Tommy and Duane: We are Mark’s best buddies. We will start corrupting him again once he is on his feet. We don’t have anything to do with the accident. We will support Mark and his old habits.

Bonnie: I am Mark’s girl. Sometimes, I appear at the plot when the characters find it convenient. I do not complain. I will support anyone.

These are all you need to know. The novel lives up to its title: everyone’s echoing his or her issues page after page. The first part is promising, but the interest wanes. I have a feeling that the novel can be fully understood if the reader skips the middle parts. A total drag.

And oh, if you are fascinated by cranes or strange neurological cases, you might want to read this. But I think Wikipedia will do a better job.

Date Started: April 2, 2012. 8:15 PM. Book #18 of 2012.



    • Hi Angus,
      No, I haven’t read it, but I can well imagine it from your characterization and style of review. I would much rather read A Sand County Almanac. If you look up Aldo Leopold on Wikipedia, there’s a nice biography there.

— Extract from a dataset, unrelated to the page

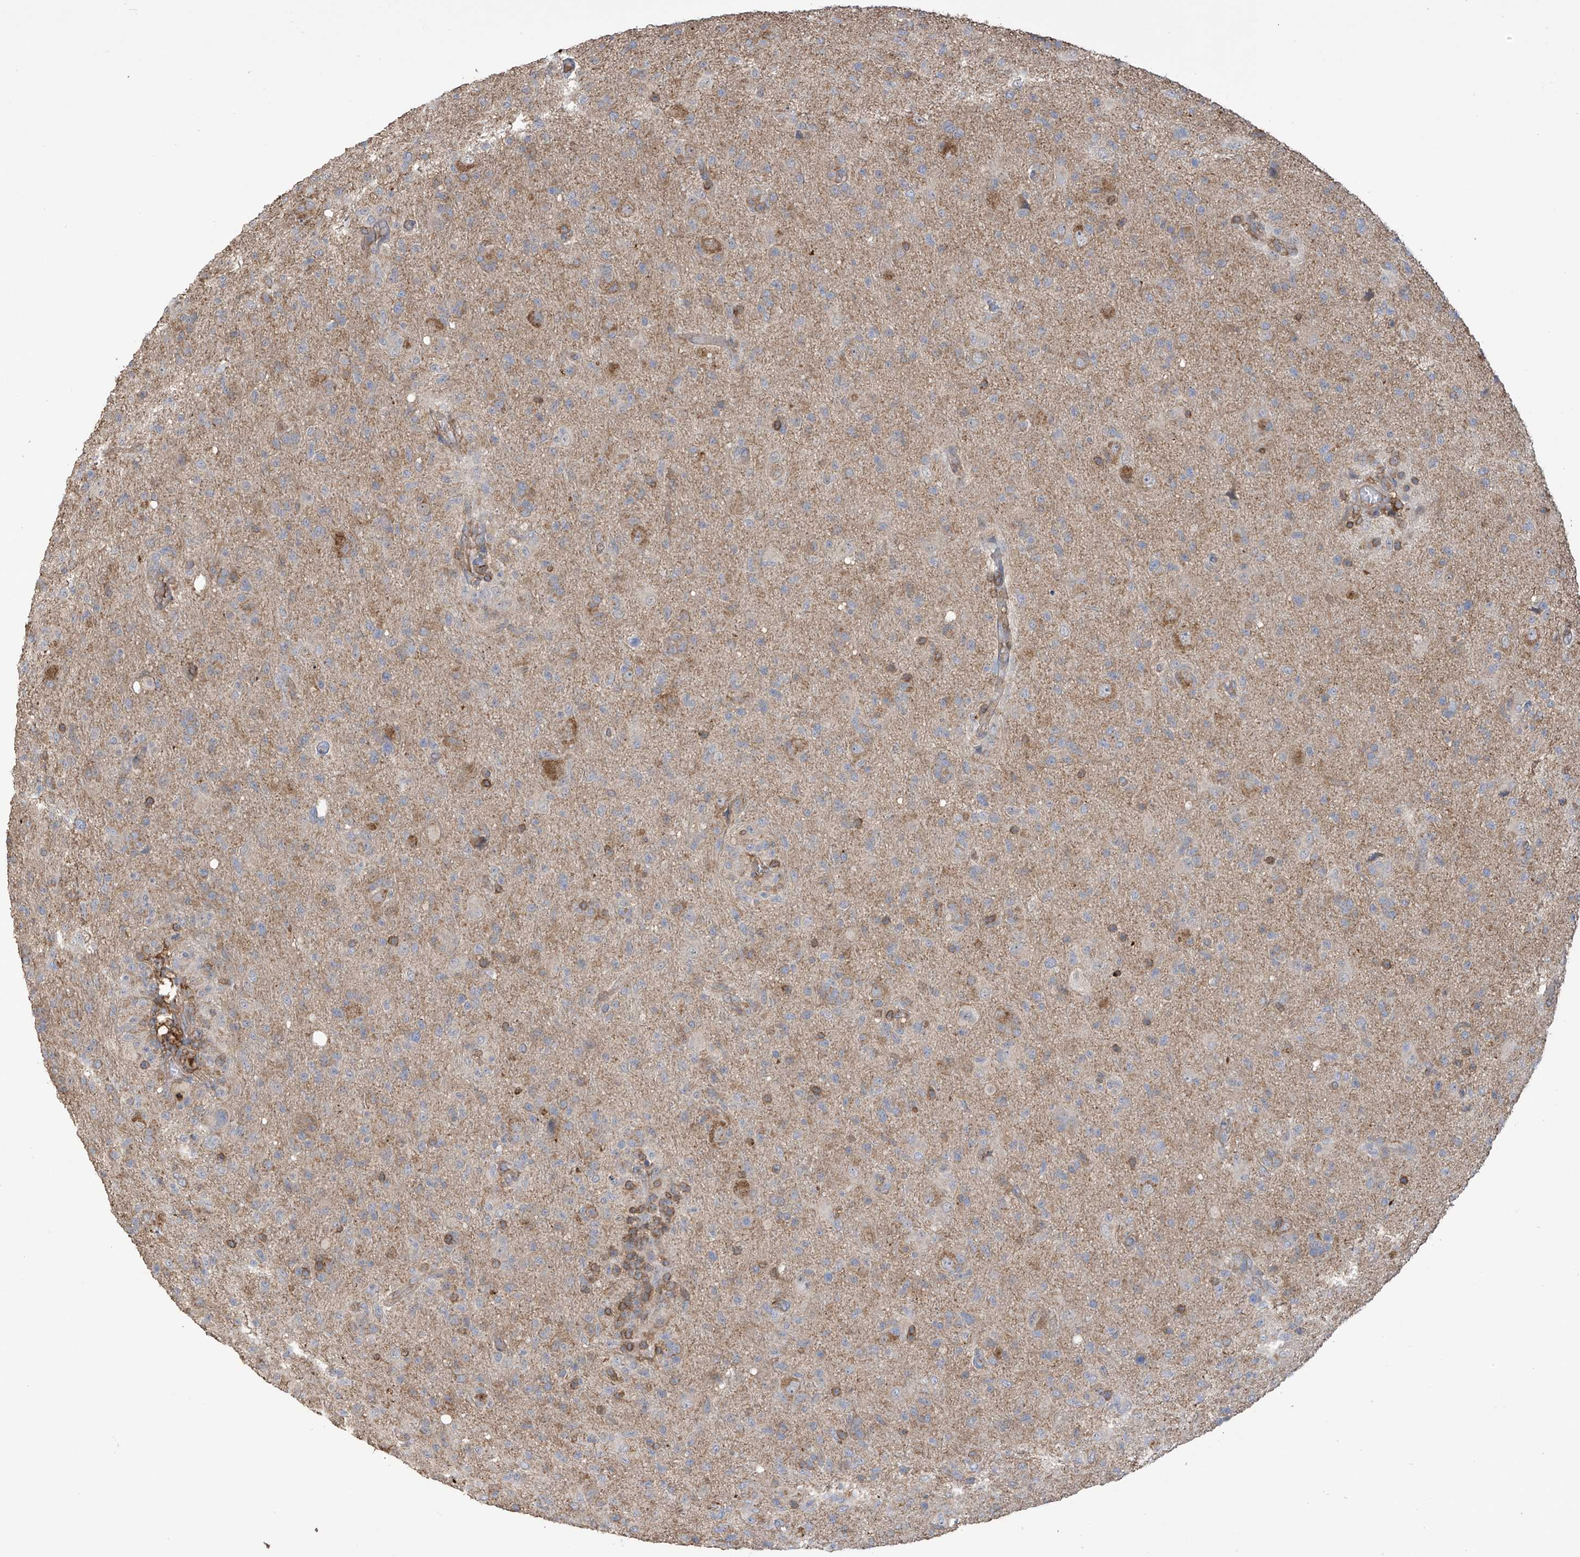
{"staining": {"intensity": "weak", "quantity": "<25%", "location": "cytoplasmic/membranous"}, "tissue": "glioma", "cell_type": "Tumor cells", "image_type": "cancer", "snomed": [{"axis": "morphology", "description": "Glioma, malignant, High grade"}, {"axis": "topography", "description": "Brain"}], "caption": "High power microscopy image of an immunohistochemistry image of glioma, revealing no significant expression in tumor cells.", "gene": "COX10", "patient": {"sex": "female", "age": 57}}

    • Oh okay, thanks for that. There are a lot of interesting neurological stuff in this novel, but if you are not into that mysterious branch of medicine, you pass on this one. :)


    • jeannevoelker says

      Is the neurological stuff realistic or fantasy? Real neurology is fascinating.


    • The seem real, but they are so rare that they can be passed off as fictional. One example is the case of motion blindness, where the sufferer only sees the world as a series of still photos. Another is the inability to see objects on the left side of the sufferer. Or let’s not get too far: the protagonist’s Capgras Syndrome.